Borg, who made his professional debut when he was 19 years old, says that a recent move to Jackson-Wink MMA has helped him refine his approach in that area. “The Tazmexican Devil” began his career training at FIT-NHB in Albuquerque, the home of UFC welterweight Tim Means.
“This is a question that I get a lot, which is expected because I have missed weight twice,” Borg said during a recent media call. “But really, I mean I turned 24, I never came from a superstar camp, so a few of my weight cuts were more of improper weight cutting and honestly just lack of knowledge of how to go about weight cutting, staying low in the offseason. I’ve corrected my mistakes. I’ve done what I’ve had to do to get to that 125-pound limit. I have no doubt in my mind I’m going to make weight easily.”

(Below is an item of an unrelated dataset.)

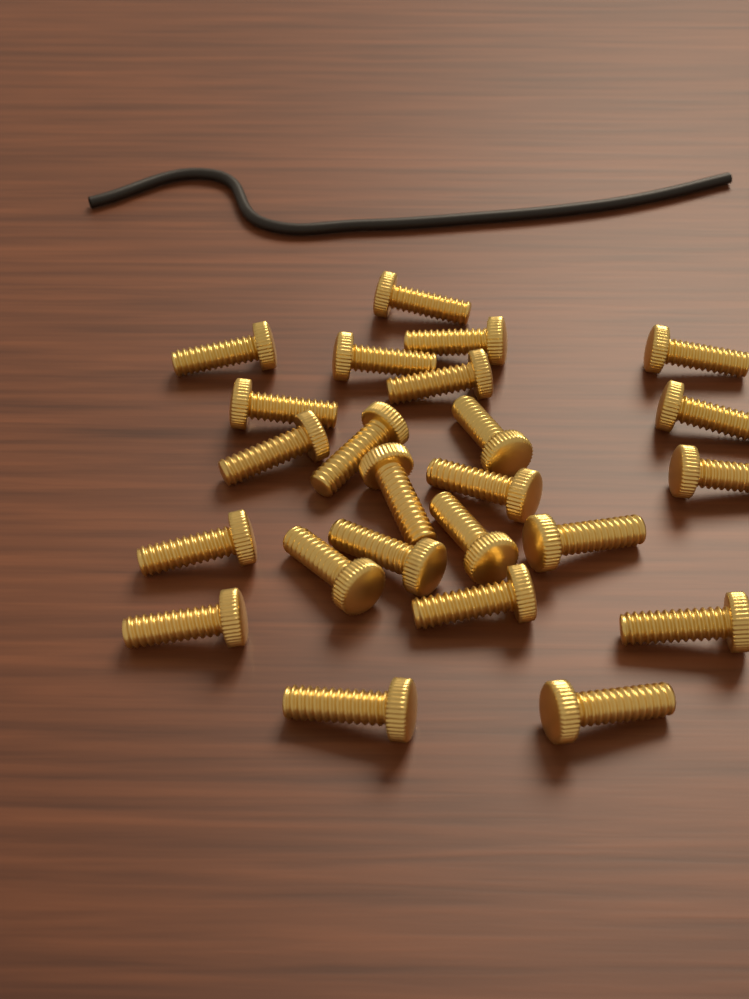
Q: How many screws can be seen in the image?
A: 24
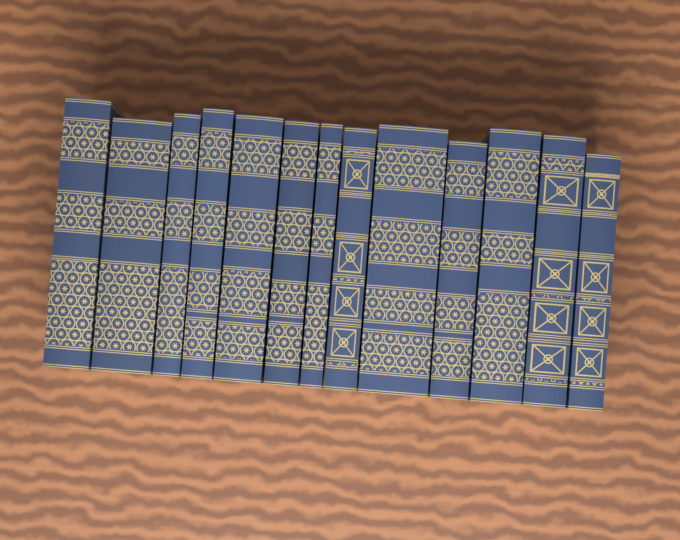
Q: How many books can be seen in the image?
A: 13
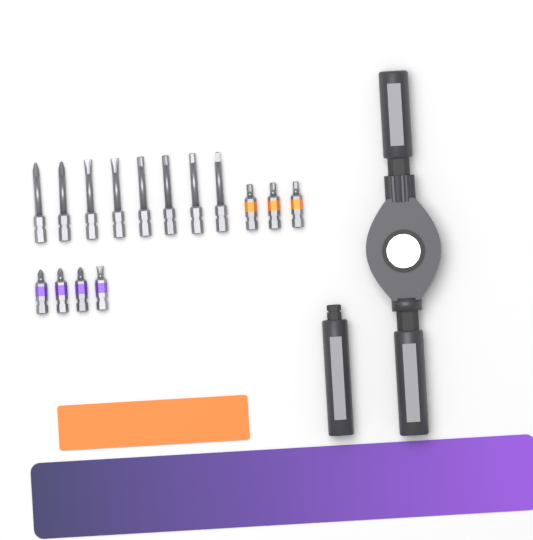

Borg will square off against Demetrious Johnson in the UFC 215 headliner at Rogers Place in Edmonton, Alberta, Canada, on Saturday night. Johnson will be attempting to take sole possession of the record for most consecutive UFC title defenses, a mark he currently shares with Anderson Silva. Any problems on the scale for Borg could put a damper on a potentially historic night for “Mighty Mouse,” but the long-reigning champ doesn’t expect that to be an issue.
“I’m not worried about that. I’m sure he’s going to do his job and make the weight class,” Johnson said. “My job is to go out there and fight. I’m sure he’s going to make it.”
In addition to improving his weight-cutting technique, Borg expects to be a completely different fighter than anything Johnson has seen on tape. Many times, young fighters tend to make significant improvements from one fight to another. Meanwhile, Borg might have a better idea of what to expect from his opponent considering how many fights Johnson has already had in the UFC.
I think what works in my advantage he has a lot of time in the game. He’s got so much film to study. It’s also dangerous for him because every fight I’ve been different,” Borg said. “I’m finally started to come into my own. It’s going to be a big surprise. There’s not much out on me as far as I’ve molded to this day.”